- [ASSIGNMENT]
After locating the line that holds "X172500Y153220D03*", transcribe it and each following line to the end of the records, changing nothing and adding nothing.
# # #
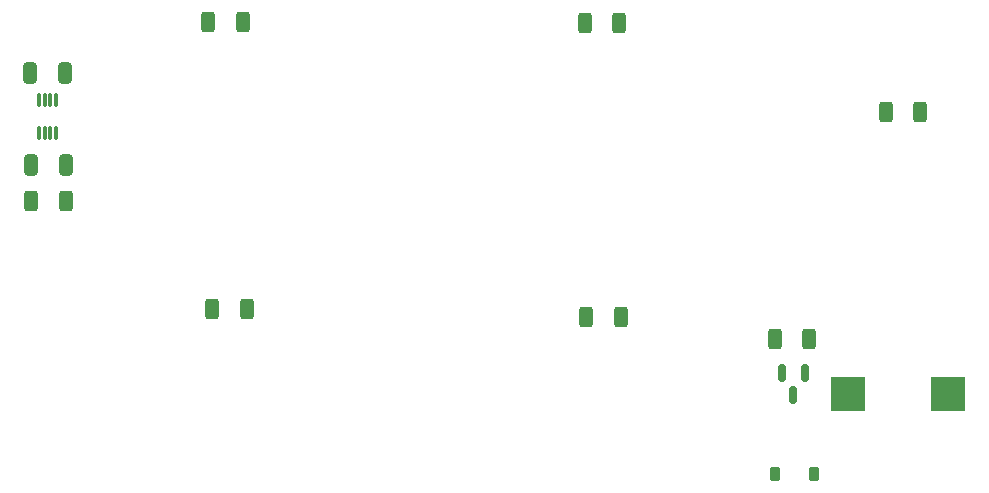
<source format=gbr>
%TF.GenerationSoftware,KiCad,Pcbnew,8.0.6*%
%TF.CreationDate,2025-07-11T21:41:36-04:00*%
%TF.ProjectId,receiver,72656365-6976-4657-922e-6b696361645f,rev?*%
%TF.SameCoordinates,Original*%
%TF.FileFunction,Paste,Bot*%
%TF.FilePolarity,Positive*%
%FSLAX46Y46*%
G04 Gerber Fmt 4.6, Leading zero omitted, Abs format (unit mm)*
G04 Created by KiCad (PCBNEW 8.0.6) date 2025-07-11 21:41:36*
%MOMM*%
%LPD*%
G01*
G04 APERTURE LIST*
G04 Aperture macros list*
%AMRoundRect*
0 Rectangle with rounded corners*
0 $1 Rounding radius*
0 $2 $3 $4 $5 $6 $7 $8 $9 X,Y pos of 4 corners*
0 Add a 4 corners polygon primitive as box body*
4,1,4,$2,$3,$4,$5,$6,$7,$8,$9,$2,$3,0*
0 Add four circle primitives for the rounded corners*
1,1,$1+$1,$2,$3*
1,1,$1+$1,$4,$5*
1,1,$1+$1,$6,$7*
1,1,$1+$1,$8,$9*
0 Add four rect primitives between the rounded corners*
20,1,$1+$1,$2,$3,$4,$5,0*
20,1,$1+$1,$4,$5,$6,$7,0*
20,1,$1+$1,$6,$7,$8,$9,0*
20,1,$1+$1,$8,$9,$2,$3,0*%
G04 Aperture macros list end*
%ADD10R,3.000000X3.000000*%
%ADD11RoundRect,0.250000X-0.312500X-0.625000X0.312500X-0.625000X0.312500X0.625000X-0.312500X0.625000X0*%
%ADD12RoundRect,0.250000X0.312500X0.625000X-0.312500X0.625000X-0.312500X-0.625000X0.312500X-0.625000X0*%
%ADD13RoundRect,0.250000X-0.325000X-0.650000X0.325000X-0.650000X0.325000X0.650000X-0.325000X0.650000X0*%
%ADD14RoundRect,0.033750X-0.101250X0.526250X-0.101250X-0.526250X0.101250X-0.526250X0.101250X0.526250X0*%
%ADD15RoundRect,0.225000X0.225000X0.375000X-0.225000X0.375000X-0.225000X-0.375000X0.225000X-0.375000X0*%
%ADD16RoundRect,0.150000X-0.150000X0.587500X-0.150000X-0.587500X0.150000X-0.587500X0.150000X0.587500X0*%
%ADD17RoundRect,0.250000X0.325000X0.650000X-0.325000X0.650000X-0.325000X-0.650000X0.325000X-0.650000X0*%
G04 APERTURE END LIST*
D10*
%TO.C,BZ1*%
X200487407Y-139324589D03*
X192087407Y-139324589D03*
%TD*%
D11*
%TO.C,BUT_R3*%
X138244227Y-132163294D03*
X141169227Y-132163294D03*
%TD*%
D12*
%TO.C,BUT_R1*%
X172707257Y-107912404D03*
X169782257Y-107912404D03*
%TD*%
%TO.C,BUZ_R1*%
X198161742Y-115422974D03*
X195236742Y-115422974D03*
%TD*%
D11*
%TO.C,BUT_R4*%
X137888033Y-107853039D03*
X140813033Y-107853039D03*
%TD*%
D13*
%TO.C,LLS_C1*%
X122828004Y-112133987D03*
X125778004Y-112133987D03*
%TD*%
D14*
%TO.C,U5*%
X123532048Y-114438266D03*
X124032048Y-114438266D03*
X124532048Y-114438266D03*
X125032048Y-114438266D03*
X125032048Y-117248266D03*
X124532048Y-117248266D03*
X124032048Y-117248266D03*
X123532048Y-117248266D03*
%TD*%
D15*
%TO.C,BUZ_D1*%
X189192870Y-146127445D03*
X185892870Y-146127445D03*
%TD*%
D16*
%TO.C,Q1*%
X187440594Y-139411476D03*
X186490594Y-137536476D03*
X188390594Y-137536476D03*
%TD*%
D17*
%TO.C,LLS_C2*%
X125805134Y-119987997D03*
X122855134Y-119987997D03*
%TD*%
D12*
%TO.C,LLS_R2*%
X125820556Y-123003474D03*
X122895556Y-123003474D03*
%TD*%
D11*
%TO.C,BUZ_R2*%
X185844786Y-134688525D03*
X188769786Y-134688525D03*
%TD*%
D12*
%TO.C,BUT_R2*%
X172833409Y-132816316D03*
X169908409Y-132816316D03*
%TD*%
M02*

</source>
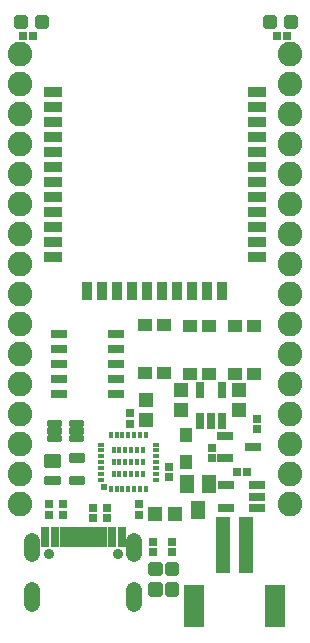
<source format=gbr>
G04 EAGLE Gerber RS-274X export*
G75*
%MOMM*%
%FSLAX34Y34*%
%LPD*%
%INSoldermask Top*%
%IPPOS*%
%AMOC8*
5,1,8,0,0,1.08239X$1,22.5*%
G01*
%ADD10R,0.300000X0.600000*%
%ADD11R,0.600000X0.300000*%
%ADD12R,0.500000X0.500000*%
%ADD13R,0.753200X1.403200*%
%ADD14R,1.203200X4.803200*%
%ADD15R,1.803200X3.603200*%
%ADD16R,1.203200X1.103200*%
%ADD17C,0.505344*%
%ADD18R,0.743200X0.803200*%
%ADD19R,1.203200X1.303200*%
%ADD20R,0.803200X0.743200*%
%ADD21R,0.803200X1.653200*%
%ADD22R,0.503200X1.653200*%
%ADD23C,1.361200*%
%ADD24C,0.903200*%
%ADD25R,1.303200X1.203200*%
%ADD26C,0.404144*%
%ADD27R,1.625600X0.914400*%
%ADD28R,0.914400X1.625600*%
%ADD29C,2.082800*%
%ADD30C,0.453416*%
%ADD31C,0.349006*%
%ADD32R,1.003200X1.203200*%
%ADD33R,1.203200X1.603200*%
%ADD34R,1.403200X0.753200*%
%ADD35R,1.473200X0.711200*%
%ADD36R,1.320800X0.685800*%


D10*
X87000Y118000D03*
X92000Y118000D03*
X97000Y118000D03*
X102000Y118000D03*
X107000Y118000D03*
X112000Y118000D03*
X117000Y118000D03*
D11*
X125000Y126000D03*
X125000Y131000D03*
X125000Y136000D03*
X125000Y141000D03*
X125000Y146000D03*
X125000Y151000D03*
X125000Y156000D03*
D10*
X117000Y164000D03*
X112000Y164000D03*
X107000Y164000D03*
X102000Y164000D03*
X97000Y164000D03*
X92000Y164000D03*
X87000Y164000D03*
D11*
X79000Y156000D03*
X79000Y151000D03*
X79000Y146000D03*
X79000Y141000D03*
X79000Y136000D03*
X79000Y131000D03*
X79000Y126000D03*
D12*
X80975Y119975D03*
D10*
X89500Y131000D03*
X89500Y141000D03*
X89500Y151000D03*
X94500Y131000D03*
X94500Y141000D03*
X94500Y151000D03*
X99500Y131000D03*
X99500Y141000D03*
X99500Y151000D03*
X104500Y131000D03*
X104500Y141000D03*
X104500Y151000D03*
X109500Y131000D03*
X109500Y141000D03*
X109500Y151000D03*
X114500Y131000D03*
X114500Y141000D03*
X114500Y151000D03*
D13*
X162500Y175999D03*
X172000Y175999D03*
X181500Y175999D03*
X181500Y202001D03*
X162500Y202001D03*
D14*
X202000Y71000D03*
X182000Y71000D03*
D15*
X226000Y19000D03*
X158000Y19000D03*
D16*
X192000Y256500D03*
X208000Y256500D03*
X208000Y215500D03*
X192000Y215500D03*
X154000Y256500D03*
X170000Y256500D03*
X170000Y215500D03*
X154000Y215500D03*
D17*
X14720Y510510D02*
X14720Y517490D01*
X14720Y510510D02*
X7740Y510510D01*
X7740Y517490D01*
X14720Y517490D01*
X14720Y515310D02*
X7740Y515310D01*
X32260Y517490D02*
X32260Y510510D01*
X25280Y510510D01*
X25280Y517490D01*
X32260Y517490D01*
X32260Y515310D02*
X25280Y515310D01*
X236280Y517490D02*
X236280Y510510D01*
X236280Y517490D02*
X243260Y517490D01*
X243260Y510510D01*
X236280Y510510D01*
X236280Y515310D02*
X243260Y515310D01*
X218740Y517490D02*
X218740Y510510D01*
X218740Y517490D02*
X225720Y517490D01*
X225720Y510510D01*
X218740Y510510D01*
X218740Y515310D02*
X225720Y515310D01*
D18*
X227680Y502000D03*
X236320Y502000D03*
X21320Y502000D03*
X12680Y502000D03*
D19*
X195500Y185500D03*
X195500Y202500D03*
X146500Y202500D03*
X146500Y185500D03*
D20*
X103000Y173680D03*
X103000Y182320D03*
D19*
X117000Y193500D03*
X117000Y176500D03*
D16*
X132000Y216500D03*
X116000Y216500D03*
X116000Y257500D03*
X132000Y257500D03*
D20*
X211200Y177820D03*
X211200Y169180D03*
D21*
X31500Y77950D03*
X39500Y77950D03*
D22*
X61500Y77950D03*
X56500Y77950D03*
X51500Y77950D03*
X46500Y77950D03*
X66500Y77950D03*
X71500Y77950D03*
X76500Y77950D03*
X81500Y77950D03*
D21*
X88500Y77950D03*
X96500Y77950D03*
D23*
X20800Y74590D02*
X20800Y63010D01*
X107200Y63010D02*
X107200Y74590D01*
X20800Y32790D02*
X20800Y21210D01*
X107200Y21210D02*
X107200Y32790D01*
D24*
X35100Y63500D03*
X92900Y63500D03*
D20*
X47000Y105320D03*
X47000Y96680D03*
X72000Y93680D03*
X72000Y102320D03*
X84000Y93680D03*
X84000Y102320D03*
D25*
X124500Y97000D03*
X141500Y97000D03*
D20*
X136000Y137320D03*
X136000Y128680D03*
D26*
X43646Y173504D02*
X34754Y173504D01*
X34754Y175496D01*
X43646Y175496D01*
X43646Y173504D01*
X43646Y167004D02*
X34754Y167004D01*
X34754Y168996D01*
X43646Y168996D01*
X43646Y167004D01*
X43646Y160504D02*
X34754Y160504D01*
X34754Y162496D01*
X43646Y162496D01*
X43646Y160504D01*
X53154Y162496D02*
X62046Y162496D01*
X62046Y160504D01*
X53154Y160504D01*
X53154Y162496D01*
X53154Y168996D02*
X62046Y168996D01*
X62046Y167004D01*
X53154Y167004D01*
X53154Y168996D01*
X53154Y175496D02*
X62046Y175496D01*
X62046Y173504D01*
X53154Y173504D01*
X53154Y175496D01*
D17*
X121510Y36720D02*
X128490Y36720D01*
X128490Y29740D01*
X121510Y29740D01*
X121510Y36720D01*
X121510Y34540D02*
X128490Y34540D01*
X128490Y54260D02*
X121510Y54260D01*
X128490Y54260D02*
X128490Y47280D01*
X121510Y47280D01*
X121510Y54260D01*
X121510Y52080D02*
X128490Y52080D01*
D20*
X123000Y73320D03*
X123000Y64680D03*
D27*
X210588Y314473D03*
X210588Y327173D03*
X210588Y339873D03*
X210588Y352573D03*
X210588Y365273D03*
X210588Y377973D03*
X210588Y390673D03*
X210588Y403373D03*
X210588Y416073D03*
X210588Y428773D03*
X210588Y441473D03*
X210588Y454173D03*
X37911Y314602D03*
X37911Y327302D03*
X37911Y340002D03*
X37911Y352702D03*
X37911Y365402D03*
X37911Y378102D03*
X37911Y390802D03*
X37911Y403502D03*
X37911Y416202D03*
X37911Y428902D03*
X37911Y441602D03*
X37911Y454302D03*
D28*
X168907Y285780D03*
X156207Y285780D03*
X143507Y285780D03*
X130807Y285780D03*
X118107Y285780D03*
X105407Y285780D03*
X92707Y285780D03*
X80007Y285780D03*
X67307Y285780D03*
X181381Y285763D03*
D29*
X10000Y106000D03*
X10000Y131400D03*
X10000Y156800D03*
X10000Y182200D03*
X10000Y207600D03*
X10000Y233000D03*
X10000Y258400D03*
X10000Y283800D03*
X10000Y309200D03*
X10000Y334600D03*
X10000Y360000D03*
X10000Y385400D03*
X10000Y410800D03*
X10000Y436200D03*
X10000Y461600D03*
X10000Y487000D03*
X239000Y106000D03*
X239000Y131400D03*
X239000Y156800D03*
X239000Y182200D03*
X239000Y207600D03*
X239000Y233000D03*
X239000Y258400D03*
X239000Y283800D03*
X239000Y309200D03*
X239000Y334600D03*
X239000Y360000D03*
X239000Y385400D03*
X239000Y410800D03*
X239000Y436200D03*
X239000Y461600D03*
X239000Y487000D03*
D30*
X42399Y138901D02*
X32501Y138901D01*
X32501Y146299D01*
X42399Y146299D01*
X42399Y138901D01*
X42399Y143208D02*
X32501Y143208D01*
D31*
X31979Y123179D02*
X42921Y123179D01*
X31979Y123179D02*
X31979Y127621D01*
X42921Y127621D01*
X42921Y123179D01*
X42921Y126494D02*
X31979Y126494D01*
X53079Y123179D02*
X64021Y123179D01*
X53079Y123179D02*
X53079Y127621D01*
X64021Y127621D01*
X64021Y123179D01*
X64021Y126494D02*
X53079Y126494D01*
X53079Y142379D02*
X64021Y142379D01*
X53079Y142379D02*
X53079Y146821D01*
X64021Y146821D01*
X64021Y142379D01*
X64021Y145694D02*
X53079Y145694D01*
D32*
X151000Y164500D03*
X151000Y141500D03*
D33*
X161000Y101000D03*
X151500Y123000D03*
X170500Y123000D03*
D20*
X111000Y105320D03*
X111000Y96680D03*
D34*
X211001Y102500D03*
X211001Y112000D03*
X211001Y121500D03*
X184999Y121500D03*
X184999Y102500D03*
D18*
X193680Y133000D03*
X202320Y133000D03*
D20*
X139000Y64680D03*
X139000Y73320D03*
D17*
X135510Y36720D02*
X142490Y36720D01*
X142490Y29740D01*
X135510Y29740D01*
X135510Y36720D01*
X135510Y34540D02*
X142490Y34540D01*
X142490Y54260D02*
X135510Y54260D01*
X142490Y54260D02*
X142490Y47280D01*
X135510Y47280D01*
X135510Y54260D01*
X135510Y52080D02*
X142490Y52080D01*
D35*
X91130Y224000D03*
X91130Y211300D03*
X91130Y198600D03*
X91130Y236700D03*
X91130Y249400D03*
X42870Y249400D03*
X42870Y236700D03*
X42870Y224000D03*
X42870Y211300D03*
X42870Y198600D03*
D36*
X183662Y163500D03*
X183662Y144500D03*
X207538Y154000D03*
D20*
X34900Y105420D03*
X34900Y96780D03*
X172500Y153220D03*
X172500Y144580D03*
M02*

</source>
# # #
- [SOLUTION FOR THIS PROBLEM]
X172500Y153220D03*
X172500Y144580D03*
M02*

</source>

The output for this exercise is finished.